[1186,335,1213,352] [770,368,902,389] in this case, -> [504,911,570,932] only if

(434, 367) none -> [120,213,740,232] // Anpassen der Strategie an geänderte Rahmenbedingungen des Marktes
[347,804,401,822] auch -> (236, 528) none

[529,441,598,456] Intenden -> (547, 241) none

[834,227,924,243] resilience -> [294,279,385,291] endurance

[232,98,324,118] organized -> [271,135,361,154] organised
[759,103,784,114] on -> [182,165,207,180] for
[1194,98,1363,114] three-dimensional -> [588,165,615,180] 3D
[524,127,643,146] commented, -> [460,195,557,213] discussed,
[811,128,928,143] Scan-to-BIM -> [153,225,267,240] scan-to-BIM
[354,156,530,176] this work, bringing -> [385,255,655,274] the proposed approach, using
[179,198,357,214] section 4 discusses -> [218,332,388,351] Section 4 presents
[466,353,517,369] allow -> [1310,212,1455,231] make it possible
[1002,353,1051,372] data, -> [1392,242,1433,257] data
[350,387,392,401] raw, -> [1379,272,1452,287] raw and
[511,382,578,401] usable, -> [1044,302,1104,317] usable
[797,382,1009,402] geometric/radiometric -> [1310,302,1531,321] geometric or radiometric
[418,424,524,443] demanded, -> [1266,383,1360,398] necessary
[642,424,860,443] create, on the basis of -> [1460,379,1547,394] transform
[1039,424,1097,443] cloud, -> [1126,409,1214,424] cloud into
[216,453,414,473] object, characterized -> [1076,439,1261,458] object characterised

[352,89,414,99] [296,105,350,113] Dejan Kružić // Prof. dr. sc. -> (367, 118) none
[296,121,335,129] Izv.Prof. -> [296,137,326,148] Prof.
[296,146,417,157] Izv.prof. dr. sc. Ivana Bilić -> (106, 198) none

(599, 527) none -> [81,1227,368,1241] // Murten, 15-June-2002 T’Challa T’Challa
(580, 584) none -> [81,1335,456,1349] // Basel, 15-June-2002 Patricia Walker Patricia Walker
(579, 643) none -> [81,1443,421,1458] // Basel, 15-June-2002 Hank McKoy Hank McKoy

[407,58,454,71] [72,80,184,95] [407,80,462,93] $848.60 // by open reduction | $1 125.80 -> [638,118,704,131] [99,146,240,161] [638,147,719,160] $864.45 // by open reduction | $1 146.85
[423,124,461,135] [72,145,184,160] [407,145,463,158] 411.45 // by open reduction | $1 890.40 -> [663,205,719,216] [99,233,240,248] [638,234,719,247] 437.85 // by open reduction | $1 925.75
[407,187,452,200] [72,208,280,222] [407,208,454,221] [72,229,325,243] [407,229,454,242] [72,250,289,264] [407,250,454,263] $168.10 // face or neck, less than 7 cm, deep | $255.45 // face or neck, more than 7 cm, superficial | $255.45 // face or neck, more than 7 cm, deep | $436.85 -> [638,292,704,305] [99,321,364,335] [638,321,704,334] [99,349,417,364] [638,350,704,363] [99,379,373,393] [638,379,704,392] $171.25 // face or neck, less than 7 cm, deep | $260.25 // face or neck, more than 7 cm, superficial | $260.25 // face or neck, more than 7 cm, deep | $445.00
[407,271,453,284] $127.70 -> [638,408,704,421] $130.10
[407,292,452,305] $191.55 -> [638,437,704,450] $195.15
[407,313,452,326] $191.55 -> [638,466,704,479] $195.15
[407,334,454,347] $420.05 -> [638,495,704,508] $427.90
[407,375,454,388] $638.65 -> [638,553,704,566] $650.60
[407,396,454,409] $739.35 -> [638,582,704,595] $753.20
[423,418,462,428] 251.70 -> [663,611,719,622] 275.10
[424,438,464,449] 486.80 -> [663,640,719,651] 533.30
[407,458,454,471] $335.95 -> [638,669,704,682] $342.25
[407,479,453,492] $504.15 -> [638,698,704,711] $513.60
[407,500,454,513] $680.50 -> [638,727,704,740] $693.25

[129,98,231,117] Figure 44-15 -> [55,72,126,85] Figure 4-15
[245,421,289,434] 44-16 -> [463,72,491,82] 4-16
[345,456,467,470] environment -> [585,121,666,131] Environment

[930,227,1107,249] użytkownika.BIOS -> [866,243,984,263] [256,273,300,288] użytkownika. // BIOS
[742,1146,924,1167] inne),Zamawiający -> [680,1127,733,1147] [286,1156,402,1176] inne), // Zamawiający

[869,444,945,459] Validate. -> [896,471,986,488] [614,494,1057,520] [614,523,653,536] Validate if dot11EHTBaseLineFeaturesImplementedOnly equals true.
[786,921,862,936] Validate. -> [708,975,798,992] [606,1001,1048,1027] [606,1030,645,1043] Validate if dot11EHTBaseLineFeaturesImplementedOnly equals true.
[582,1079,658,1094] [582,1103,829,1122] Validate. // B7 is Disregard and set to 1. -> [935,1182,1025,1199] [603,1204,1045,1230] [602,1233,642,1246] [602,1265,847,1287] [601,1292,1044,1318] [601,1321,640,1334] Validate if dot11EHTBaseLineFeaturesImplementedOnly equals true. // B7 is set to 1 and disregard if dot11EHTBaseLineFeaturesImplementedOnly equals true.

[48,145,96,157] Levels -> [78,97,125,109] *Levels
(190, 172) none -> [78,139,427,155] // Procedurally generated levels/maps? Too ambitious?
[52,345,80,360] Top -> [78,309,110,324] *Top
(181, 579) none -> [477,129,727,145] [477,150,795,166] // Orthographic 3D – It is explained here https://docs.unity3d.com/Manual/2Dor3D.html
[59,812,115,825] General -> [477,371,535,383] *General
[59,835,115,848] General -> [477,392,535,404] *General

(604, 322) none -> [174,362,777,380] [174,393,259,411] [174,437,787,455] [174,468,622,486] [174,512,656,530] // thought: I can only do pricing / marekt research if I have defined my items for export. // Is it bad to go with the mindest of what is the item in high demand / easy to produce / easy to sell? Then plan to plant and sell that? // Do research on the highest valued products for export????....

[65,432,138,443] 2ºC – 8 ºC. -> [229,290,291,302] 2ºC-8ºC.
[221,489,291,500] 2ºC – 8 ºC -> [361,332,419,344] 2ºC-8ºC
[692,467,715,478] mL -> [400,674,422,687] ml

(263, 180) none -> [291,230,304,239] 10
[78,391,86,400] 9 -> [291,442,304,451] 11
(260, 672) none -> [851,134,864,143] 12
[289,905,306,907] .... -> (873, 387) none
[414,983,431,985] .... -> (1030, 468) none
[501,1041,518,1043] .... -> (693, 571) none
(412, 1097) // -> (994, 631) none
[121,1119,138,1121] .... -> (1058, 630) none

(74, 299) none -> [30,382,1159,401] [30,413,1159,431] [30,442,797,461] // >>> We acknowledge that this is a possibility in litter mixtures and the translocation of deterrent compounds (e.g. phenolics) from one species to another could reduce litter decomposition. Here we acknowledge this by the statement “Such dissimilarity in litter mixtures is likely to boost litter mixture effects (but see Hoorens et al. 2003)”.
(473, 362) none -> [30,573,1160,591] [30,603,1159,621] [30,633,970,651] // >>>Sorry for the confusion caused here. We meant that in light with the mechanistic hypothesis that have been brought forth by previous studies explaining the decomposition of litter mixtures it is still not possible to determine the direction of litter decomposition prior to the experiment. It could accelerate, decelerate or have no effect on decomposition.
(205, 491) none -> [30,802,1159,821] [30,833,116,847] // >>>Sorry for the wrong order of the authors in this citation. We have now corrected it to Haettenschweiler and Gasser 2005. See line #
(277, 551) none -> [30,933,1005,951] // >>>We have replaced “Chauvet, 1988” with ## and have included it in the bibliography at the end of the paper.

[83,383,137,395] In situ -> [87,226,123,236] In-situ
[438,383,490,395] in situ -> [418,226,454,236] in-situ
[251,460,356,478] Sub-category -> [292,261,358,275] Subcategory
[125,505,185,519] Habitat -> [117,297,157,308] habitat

## WORK REQUEST
Nothing may be omitted; retype every record exactly.

## TASK RESPONSE
[1186,335,1213,352] [770,368,902,389] in this case, -> [504,911,570,932] only if

(434, 367) none -> [120,213,740,232] // Anpassen der Strategie an geänderte Rahmenbedingungen des Marktes
[347,804,401,822] auch -> (236, 528) none

[529,441,598,456] Intenden -> (547, 241) none

[834,227,924,243] resilience -> [294,279,385,291] endurance

[232,98,324,118] organized -> [271,135,361,154] organised
[759,103,784,114] on -> [182,165,207,180] for
[1194,98,1363,114] three-dimensional -> [588,165,615,180] 3D
[524,127,643,146] commented, -> [460,195,557,213] discussed,
[811,128,928,143] Scan-to-BIM -> [153,225,267,240] scan-to-BIM
[354,156,530,176] this work, bringing -> [385,255,655,274] the proposed approach, using
[179,198,357,214] section 4 discusses -> [218,332,388,351] Section 4 presents
[466,353,517,369] allow -> [1310,212,1455,231] make it possible
[1002,353,1051,372] data, -> [1392,242,1433,257] data
[350,387,392,401] raw, -> [1379,272,1452,287] raw and
[511,382,578,401] usable, -> [1044,302,1104,317] usable
[797,382,1009,402] geometric/radiometric -> [1310,302,1531,321] geometric or radiometric
[418,424,524,443] demanded, -> [1266,383,1360,398] necessary
[642,424,860,443] create, on the basis of -> [1460,379,1547,394] transform
[1039,424,1097,443] cloud, -> [1126,409,1214,424] cloud into
[216,453,414,473] object, characterized -> [1076,439,1261,458] object characterised

[352,89,414,99] [296,105,350,113] Dejan Kružić // Prof. dr. sc. -> (367, 118) none
[296,121,335,129] Izv.Prof. -> [296,137,326,148] Prof.
[296,146,417,157] Izv.prof. dr. sc. Ivana Bilić -> (106, 198) none

(599, 527) none -> [81,1227,368,1241] // Murten, 15-June-2002 T’Challa T’Challa
(580, 584) none -> [81,1335,456,1349] // Basel, 15-June-2002 Patricia Walker Patricia Walker
(579, 643) none -> [81,1443,421,1458] // Basel, 15-June-2002 Hank McKoy Hank McKoy

[407,58,454,71] [72,80,184,95] [407,80,462,93] $848.60 // by open reduction | $1 125.80 -> [638,118,704,131] [99,146,240,161] [638,147,719,160] $864.45 // by open reduction | $1 146.85
[423,124,461,135] [72,145,184,160] [407,145,463,158] 411.45 // by open reduction | $1 890.40 -> [663,205,719,216] [99,233,240,248] [638,234,719,247] 437.85 // by open reduction | $1 925.75
[407,187,452,200] [72,208,280,222] [407,208,454,221] [72,229,325,243] [407,229,454,242] [72,250,289,264] [407,250,454,263] $168.10 // face or neck, less than 7 cm, deep | $255.45 // face or neck, more than 7 cm, superficial | $255.45 // face or neck, more than 7 cm, deep | $436.85 -> [638,292,704,305] [99,321,364,335] [638,321,704,334] [99,349,417,364] [638,350,704,363] [99,379,373,393] [638,379,704,392] $171.25 // face or neck, less than 7 cm, deep | $260.25 // face or neck, more than 7 cm, superficial | $260.25 // face or neck, more than 7 cm, deep | $445.00
[407,271,453,284] $127.70 -> [638,408,704,421] $130.10
[407,292,452,305] $191.55 -> [638,437,704,450] $195.15
[407,313,452,326] $191.55 -> [638,466,704,479] $195.15
[407,334,454,347] $420.05 -> [638,495,704,508] $427.90
[407,375,454,388] $638.65 -> [638,553,704,566] $650.60
[407,396,454,409] $739.35 -> [638,582,704,595] $753.20
[423,418,462,428] 251.70 -> [663,611,719,622] 275.10
[424,438,464,449] 486.80 -> [663,640,719,651] 533.30
[407,458,454,471] $335.95 -> [638,669,704,682] $342.25
[407,479,453,492] $504.15 -> [638,698,704,711] $513.60
[407,500,454,513] $680.50 -> [638,727,704,740] $693.25

[129,98,231,117] Figure 44-15 -> [55,72,126,85] Figure 4-15
[245,421,289,434] 44-16 -> [463,72,491,82] 4-16
[345,456,467,470] environment -> [585,121,666,131] Environment

[930,227,1107,249] użytkownika.BIOS -> [866,243,984,263] [256,273,300,288] użytkownika. // BIOS
[742,1146,924,1167] inne),Zamawiający -> [680,1127,733,1147] [286,1156,402,1176] inne), // Zamawiający

[869,444,945,459] Validate. -> [896,471,986,488] [614,494,1057,520] [614,523,653,536] Validate if dot11EHTBaseLineFeaturesImplementedOnly equals true.
[786,921,862,936] Validate. -> [708,975,798,992] [606,1001,1048,1027] [606,1030,645,1043] Validate if dot11EHTBaseLineFeaturesImplementedOnly equals true.
[582,1079,658,1094] [582,1103,829,1122] Validate. // B7 is Disregard and set to 1. -> [935,1182,1025,1199] [603,1204,1045,1230] [602,1233,642,1246] [602,1265,847,1287] [601,1292,1044,1318] [601,1321,640,1334] Validate if dot11EHTBaseLineFeaturesImplementedOnly equals true. // B7 is set to 1 and disregard if dot11EHTBaseLineFeaturesImplementedOnly equals true.

[48,145,96,157] Levels -> [78,97,125,109] *Levels
(190, 172) none -> [78,139,427,155] // Procedurally generated levels/maps? Too ambitious?
[52,345,80,360] Top -> [78,309,110,324] *Top
(181, 579) none -> [477,129,727,145] [477,150,795,166] // Orthographic 3D – It is explained here https://docs.unity3d.com/Manual/2Dor3D.html
[59,812,115,825] General -> [477,371,535,383] *General
[59,835,115,848] General -> [477,392,535,404] *General

(604, 322) none -> [174,362,777,380] [174,393,259,411] [174,437,787,455] [174,468,622,486] [174,512,656,530] // thought: I can only do pricing / marekt research if I have defined my items for export. // Is it bad to go with the mindest of what is the item in high demand / easy to produce / easy to sell? Then plan to plant and sell that? // Do research on the highest valued products for export????....

[65,432,138,443] 2ºC – 8 ºC. -> [229,290,291,302] 2ºC-8ºC.
[221,489,291,500] 2ºC – 8 ºC -> [361,332,419,344] 2ºC-8ºC
[692,467,715,478] mL -> [400,674,422,687] ml

(263, 180) none -> [291,230,304,239] 10
[78,391,86,400] 9 -> [291,442,304,451] 11
(260, 672) none -> [851,134,864,143] 12
[289,905,306,907] .... -> (873, 387) none
[414,983,431,985] .... -> (1030, 468) none
[501,1041,518,1043] .... -> (693, 571) none
(412, 1097) // -> (994, 631) none
[121,1119,138,1121] .... -> (1058, 630) none

(74, 299) none -> [30,382,1159,401] [30,413,1159,431] [30,442,797,461] // >>> We acknowledge that this is a possibility in litter mixtures and the translocation of deterrent compounds (e.g. phenolics) from one species to another could reduce litter decomposition. Here we acknowledge this by the statement “Such dissimilarity in litter mixtures is likely to boost litter mixture effects (but see Hoorens et al. 2003)”.
(473, 362) none -> [30,573,1160,591] [30,603,1159,621] [30,633,970,651] // >>>Sorry for the confusion caused here. We meant that in light with the mechanistic hypothesis that have been brought forth by previous studies explaining the decomposition of litter mixtures it is still not possible to determine the direction of litter decomposition prior to the experiment. It could accelerate, decelerate or have no effect on decomposition.
(205, 491) none -> [30,802,1159,821] [30,833,116,847] // >>>Sorry for the wrong order of the authors in this citation. We have now corrected it to Haettenschweiler and Gasser 2005. See line #
(277, 551) none -> [30,933,1005,951] // >>>We have replaced “Chauvet, 1988” with ## and have included it in the bibliography at the end of the paper.

[83,383,137,395] In situ -> [87,226,123,236] In-situ
[438,383,490,395] in situ -> [418,226,454,236] in-situ
[251,460,356,478] Sub-category -> [292,261,358,275] Subcategory
[125,505,185,519] Habitat -> [117,297,157,308] habitat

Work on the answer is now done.